Pita Bread (1 Medium Pita (5 1/4 Inches Dia)) and Scrambled Egg (Whole, Cooked) (1 Large)
Lunch
182 mg/dL
Usually causes a large spike
Avg. Food Score on Ultrahuman App
Ultrahuman Users got an UNSTABLE response
How to consume Pita Bread, Scrambled Egg (Whole, Cooked) without glucose spikes
Pair with Fiber-Rich Foods
Incorporate foods high in fiber, such as vegetables like broccoli or spinach, alongside your meal to slow down the absorption of glucose.
Add Healthy Fats
Include healthy fats like avocado or a small handful of nuts, such as almonds, to your meal to help stabilize blood sugar levels.
Eat Smaller Portions
Reduce the portion size of the pita bread to limit the quantity of carbohydrates consumed in one sitting.

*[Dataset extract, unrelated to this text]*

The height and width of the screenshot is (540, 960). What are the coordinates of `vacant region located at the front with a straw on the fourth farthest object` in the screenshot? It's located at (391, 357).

Choose Whole Grain Options
If possible, select whole grain or whole wheat pita bread, which may have less impact on blood sugar compared to refined versions.
Consume Proteins
Add lean proteins such as grilled chicken or turkey slices to your meal to aid in moderating blood sugar spikes.
Stay Hydrated
Drink plenty of water throughout the day, which can help your body metabolize carbohydrates more effectively.
Physical Activity
Engage in light physical activity, like a short walk, after eating to help your muscles use glucose more efficiently.
Mindful Eating
Eat slowly and chew thoroughly, which can help improve digestion and prevent rapid glucose spikes.
Spread Out Carbohydrates
Instead of consuming all carbohydrates at once, spread them out over several smaller meals throughout the day.
Monitor Blood Sugar Levels
Keep track of your blood sugar levels to understand how your body responds to different foods and make adjustments as needed.